Just as Nuri al-Maliki was talking tough again in a way reminiscent of the strongman prime minister that emerged in 2008, the Iraqi parliament has dealt a severe blow to him and his State of Law alliance.
Today, parliament voted against sacking the independent electoral commission (IHEC). Only some 94 deputies out of 245 present voted in favour of the proposal by State of Law to dismiss the commission.
In other words, Maliki only managed to obtain the support of a handful of deputies outside his own State of Law alliance (which now holds around 88 seats). Subsequent to the vote, Maliki allies criticised other Shiite Islamists like ISCI, Fadila and the Sadrists for “colluding in corruption” by refusing to sack IHEC, once more underlining the essentially fictional character of the all-Shiite National Alliance that delivered Maliki his second premiership in late 2010. The vote of the small Shiite parties is not terribly surprising since the Shiite IHEC members are considered to be closer to these parties than to Maliki; the vote of the secular Iraqiyya, for its part, seems to reflect a primary aim of being at variance with Maliki (Iraqiyya’s own influence within IHEC is minimal and the commission let Iraqiyya down several times before the 2010 elections on issues like Kirkuk and de-Baathification).
The vote also illustrates the fictional character of the “political majority” alternative that Maliki has kept talking about. He simply does not have the votes to embark on that right now. Unfortunately for the dynamics of Iraqi politics going forward, today’s developments will probably add fuel to the flames of Iraqiyya’s demand for early elections.
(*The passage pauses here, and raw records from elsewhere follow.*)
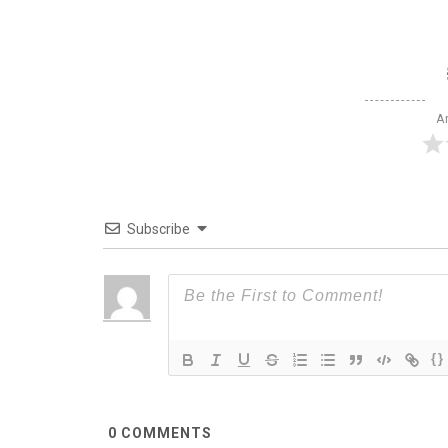
Ar
Subscribe
{}
0
COMMENTS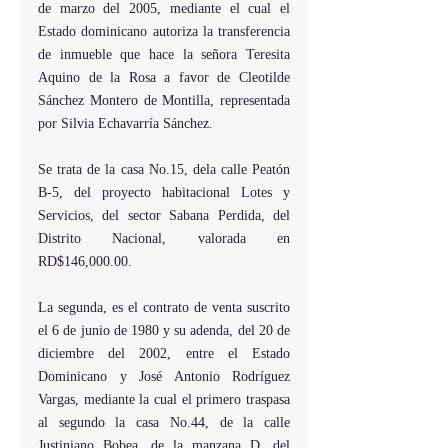
de marzo del 2005, mediante el cual el 
Estado dominicano autoriza la transferencia 
de inmueble que hace la señora Teresita 
Aquino de la Rosa a favor de Cleotilde 
Sánchez Montero de Montilla, representada 
por Silvia Echavarría Sánchez.
Se trata de la casa No.15, dela calle Peatón 
B-5, del proyecto habitacional Lotes y 
Servicios, del sector Sabana Perdida, del 
Distrito Nacional, valorada en 
RD$146,000.00.
La segunda, es el contrato de venta suscrito 
el 6 de junio de 1980 y su adenda, del 20 de 
diciembre del 2002, entre el Estado 
Dominicano y José Antonio Rodríguez 
Vargas, mediante la cual el primero traspasa 
al segundo la casa No.44, de la calle 
Justiniano Bobea, de la manzana D, del 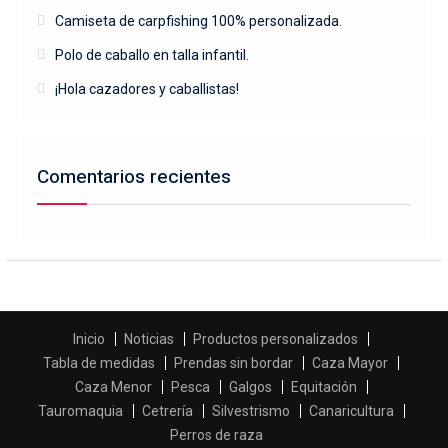
Camiseta de carpfishing 100% personalizada.
Polo de caballo en talla infantil.
¡Hola cazadores y caballistas!
Comentarios recientes
Inicio
Noticias
Productos personalizados
Tabla de medidas
Prendas sin bordar
Caza Mayor
Caza Menor
Pesca
Galgos
Equitación
Tauromaquia
Cetrería
Silvestrismo
Canaricultura
Perros de raza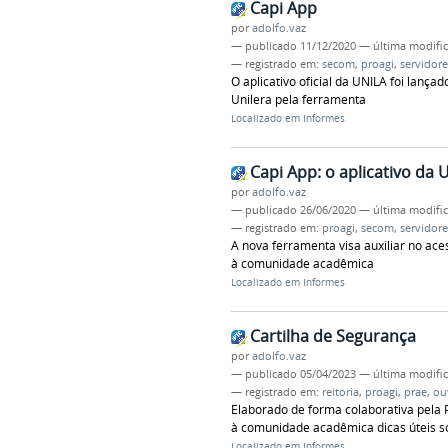
Capi App
por
adolfo.vaz
—
publicado
11/12/2020
—
última modifi
— registrado em:
secom
,
proagi
,
servidore
O aplicativo oficial da UNILA foi lanç
Unilera pela ferramenta
Localizado em
Informes
Capi App: o aplicativo da 
por
adolfo.vaz
—
publicado
26/06/2020
—
última modifi
— registrado em:
proagi
,
secom
,
servidore
A nova ferramenta visa auxiliar no ace
à comunidade acadêmica
Localizado em
Informes
Cartilha de Segurança
por
adolfo.vaz
—
publicado
05/04/2023
—
última modifi
— registrado em:
reitoria
,
proagi
,
prae
,
ou
Elaborado de forma colaborativa pela P
à comunidade acadêmica dicas úteis s
Localizado em
Informes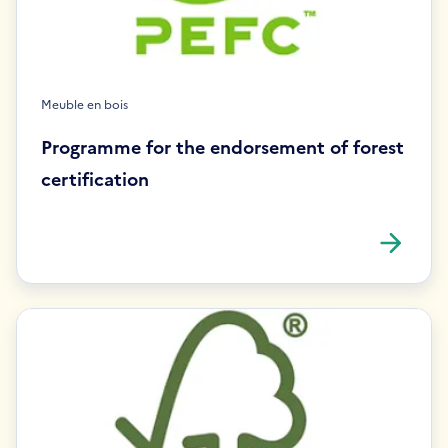
Meuble en bois
Programme for the endorsement of forest
certification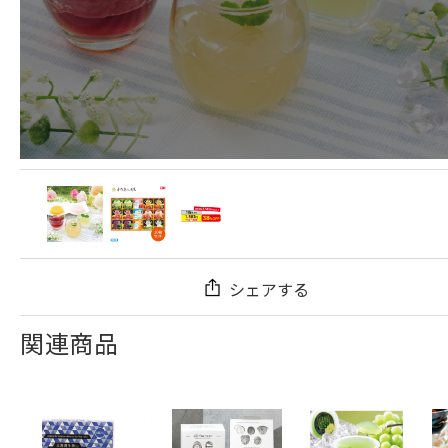
シェアする
関連商品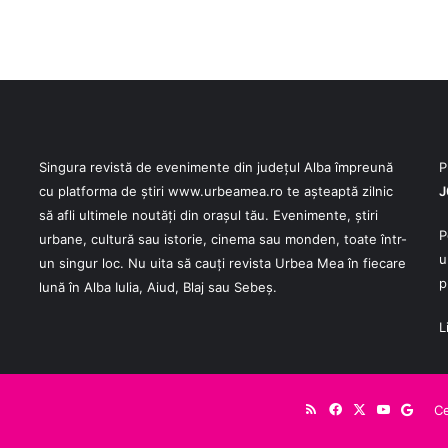
Singura revistă de evenimente din județul Alba împreună
P
cu platforma de știri
www.urbeamea.ro
te așteaptă zilnic
J
să afli ultimele noutăți din orașul tău. Evenimente, știri
P
urbane, cultură sau istorie, cinema sau monden, toate într-
u
un singur loc. Nu uita să cauți revista Urbea Mea în fiecare
p
lună în Alba Iulia, Aiud, Blaj sau Sebeș.
L
RSS
Facebook
X
YouTube
Goog
Ce
New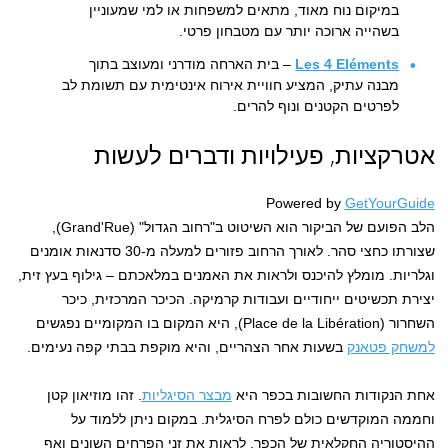
במיקום נוח מאוד, מתאים למשפחות או למי שמעוניין
בשהייה ארוכה יותר עם מטבחון פרטי.
Les 4 Eléments
– בית הארחה מודרני ומעוצב בתוך
מבנה עתיק, המציע חוויית אירוח אינטימית עם תשומת לב
לפרטים הקטנים ונוף להרים.
אטרקציות, פעילויות ודברים לעשות
Powered by
GetYourGuide
הלב הפועם של הביקור הוא השיטוט ב"רחוב הגדול" (Grand'Rue),
שצורתו כחצי סהר. לאורך הרחוב פזורים למעלה מ-30 סדנאות אומנים
וגלריות. מומלץ להיכנס ולראות את האמנים במלאכתם – גילוף בעץ זית,
יצירת תכשיטים ייחודיים ועבודות קרמיקה. הכיכר המרכזית, כיכר
השחרור (Place de la Libération), היא המקום בו המקומיים נפגשים
למשחק פטאנק
בשעות אחר הצהריים, והיא מוקפת בבתי קפה נעימים.
אחת הנקודות החשובות בכפר היא
מבצר הסיגליות
. זהו מוזיאון קטן
וחממה המוקדשים כולם לפרח הסיגלית. במקום ניתן ללמוד על
ההיסטוריה החקלאית של הכפר, לראות את זני הפרחים השונים ואף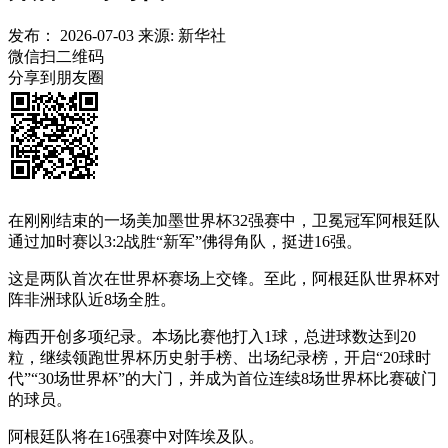
发布：
2026-07-03
来源:
新华社
微信扫二维码
分享到朋友圈
在刚刚结束的一场美加墨世界杯32强赛中，卫冕冠军阿根廷队
通过加时赛以3:2战胜“新军”佛得角队，挺进16强。
这是两队首次在世界杯赛场上交锋。至此，阿根廷队世界杯对
阵非洲球队近8场全胜。
梅西开创多项纪录。本场比赛他打入1球，总进球数达到20
粒，继续领跑世界杯历史射手榜、出场纪录榜，开启“20球时
代”“30场世界杯”的大门，并成为首位连续8场世界杯比赛破门
的球员。
阿根廷队将在16强赛中对阵埃及队。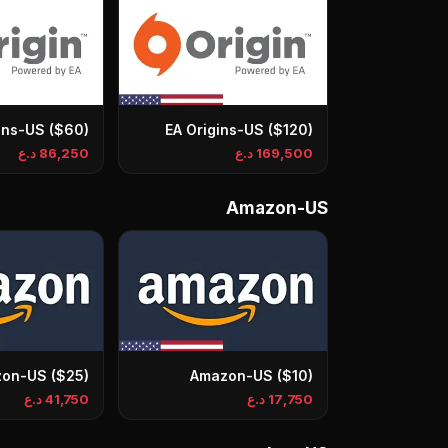
ins-US ($60)
EA Origins-US ($120)
169,500 د.ع
86,250 د.ع
Amazon-US
on-US ($25)
Amazon-US ($10)
17,750 د.ع
41,750 د.ع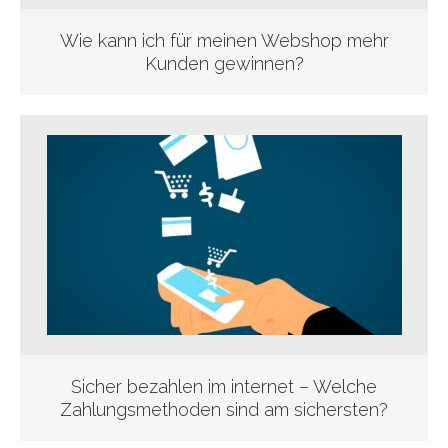
Wie kann ich für meinen Webshop mehr
Kunden gewinnen?
Sicher bezahlen im internet – Welche
Zahlungsmethoden sind am sichersten?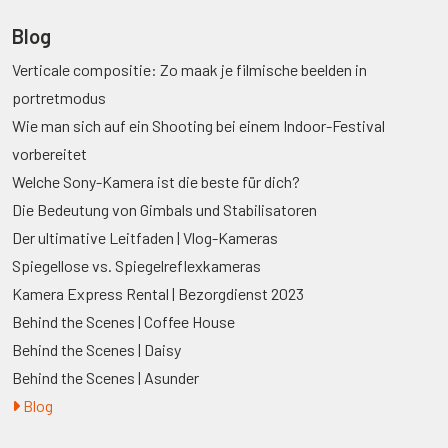
Blog
Verticale compositie: Zo maak je filmische beelden in
portretmodus
Wie man sich auf ein Shooting bei einem Indoor-Festival
vorbereitet
Welche Sony-Kamera ist die beste für dich?
Die Bedeutung von Gimbals und Stabilisatoren
Der ultimative Leitfaden | Vlog-Kameras
Spiegellose vs. Spiegelreflexkameras
Kamera Express Rental | Bezorgdienst 2023
Behind the Scenes | Coffee House
Behind the Scenes | Daisy
Behind the Scenes | Asunder
Blog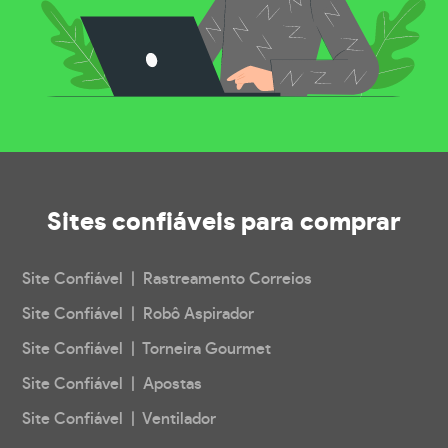
Sites confiáveis
para comprar
Site Confiável | Rastreamento Correios
Site Confiável | Robô Aspirador
Site Confiável | Torneira Gourmet
Site Confiável | Apostas
Site Confiável | Ventilador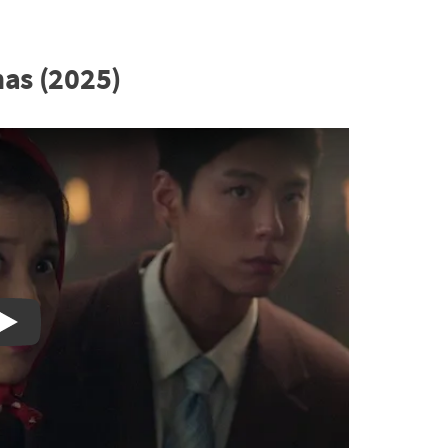
nas (2025)
Watch on YouTube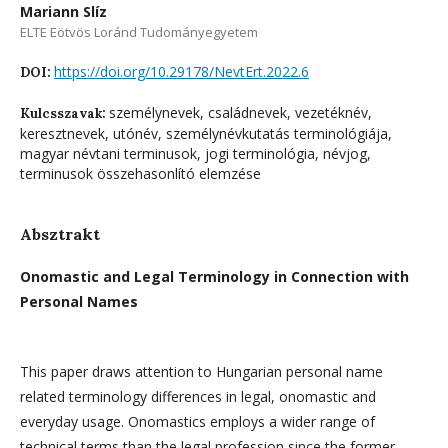
Mariann Slíz
ELTE Eötvös Loránd Tudományegyetem
https://doi.org/10.29178/NevtErt.2022.6
DOI:
személynevek, családnevek, vezetéknév,
Kulcsszavak:
keresztnevek, utónév, személynévkutatás terminológiája,
magyar névtani terminusok, jogi terminológia, névjog,
terminusok összehasonlító elemzése
Absztrakt
Onomastic and Legal Terminology in Connection with
Personal Names
This paper draws attention to Hungarian personal name
related terminology differences in legal, onomastic and
everyday usage. Onomastics employs a wider range of
technical terms than the legal profession since the former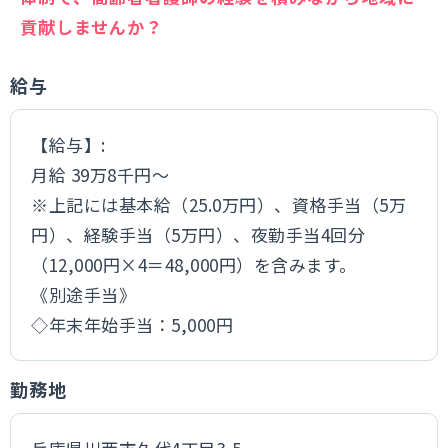
貢献しませんか？
給与
【給与】:
月給 39万8千円～
※上記には基本給（25.0万円）、資格手当（5万
円）、経験手当（5万円）、夜勤手当4回分
（12,000円×4＝48,000円）を含みます。
《別途手当》
◇年末年始手当：5,000円
勤務地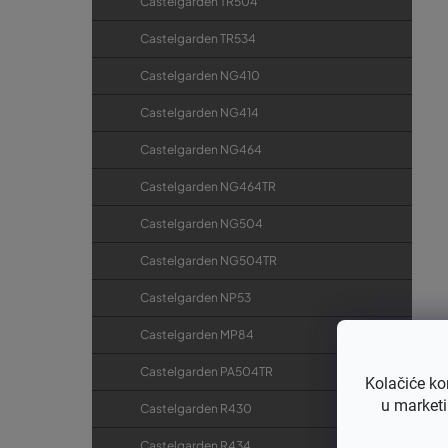
Castelgarden TR504
Castelgarden TR534
Castelgarden NG410
Castelgarden NG414
Castelgarden NG464
Castelgarden NG464TR
Castelgarden NG504
Castelgarden NG504TR
Castelgarden NP53
Castelgarden MP84
Castelgarden PA504TR
Kolačiće ko
u marketi
Castelgarden R430
Castelgarden R434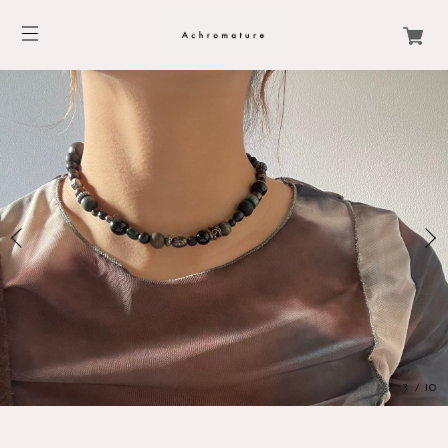
3
/
10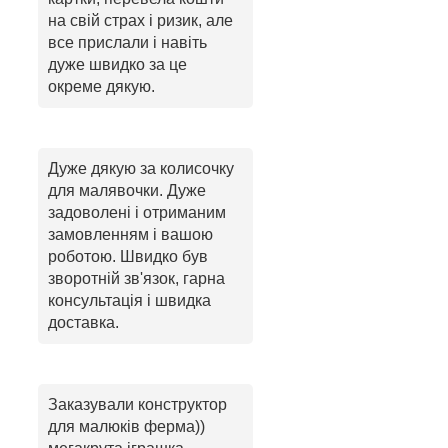
на свій страх і ризик, але
все прислали і навіть
дуже швидко за це
окреме дякую.
Дуже дякую за колисочку
для малявочки. Дуже
задоволені і отриманим
замовленням і вашою
роботою. Швидко був
зворотній зв'язок, гарна
консультація і швидка
доставка.
Заказували конструктор
для малюків ферма))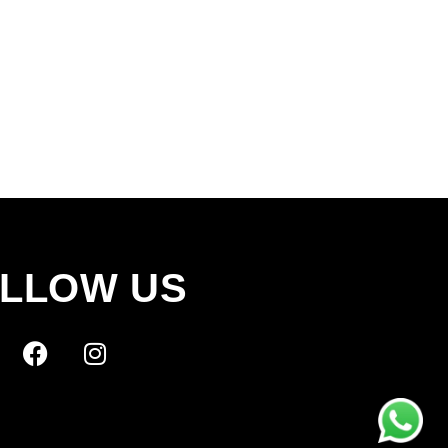
LLOW US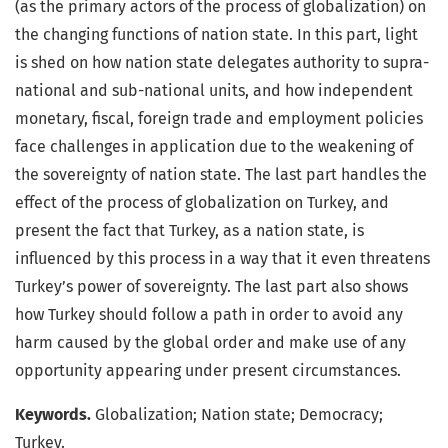
(as the primary actors of the process of globalization) on
the changing functions of nation state. In this part, light
is shed on how nation state delegates authority to supra-
national and sub-national units, and how independent
monetary, fiscal, foreign trade and employment policies
face challenges in application due to the weakening of
the sovereignty of nation state. The last part handles the
effect of the process of globalization on Turkey, and
present the fact that Turkey, as a nation state, is
influenced by this process in a way that it even threatens
Turkey’s power of sovereignty. The last part also shows
how Turkey should follow a path in order to avoid any
harm caused by the global order and make use of any
opportunity appearing under present circumstances.
Keywords.
Globalization; Nation state; Democracy;
Turkey.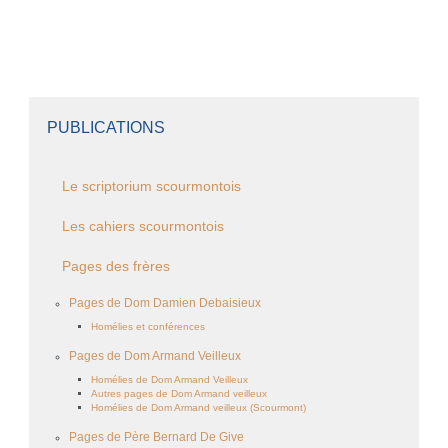
PUBLICATIONS
Le scriptorium scourmontois
Les cahiers scourmontois
Pages des frères
Pages de Dom Damien Debaisieux
Homélies et conférences
Pages de Dom Armand Veilleux
Homélies de Dom Armand Veilleux
Autres pages de Dom Armand veilleux
Homélies de Dom Armand veilleux (Scourmont)
Pages de Père Bernard De Give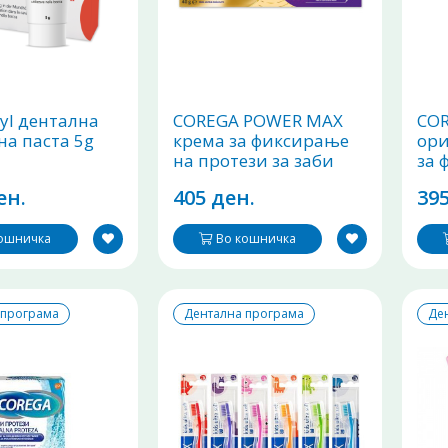
yl дентална
COREGA POWER MAX
COR
на паста 5g
крема за фиксирање
ори
на протези за заби
за 
40g
про
ен.
405 ден.
395
кошничка
Во кошничка
 програма
Дентална програма
Де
The key question in that respect is whether the demand is realistic: Shiite parties who have loyalists inside IHEC may well turn against Maliki on that issue, but are they likely to sack his government as long as they have ministries? And most crucially, what about the Kurds – the only party that has at least obtained something from Maliki in the shape of northern oil exports? Are they likely to ask for a reshuffling of the cards at this point? It should be remembered that the Kurds want to change the formula for allocating deputies before the next parliamentary elections, which would be difficult if elections were called anytime soon. And finally, is the demand for early elections likely to meet with any international support? Does the Obama administration have any appetite for elections and the insecurity that will come with them at a time when all they seem to want is clarification regarding a post-2011 US military presence?
Perhaps what today’s vote show first and foremost is the entrenched and unrealistic character of Maliki’s current political strategy. It is not unlikely that events will be superseded by a second unrealistic alternative in the shape of more calls for early elections, leading to an ever more polarised political climate.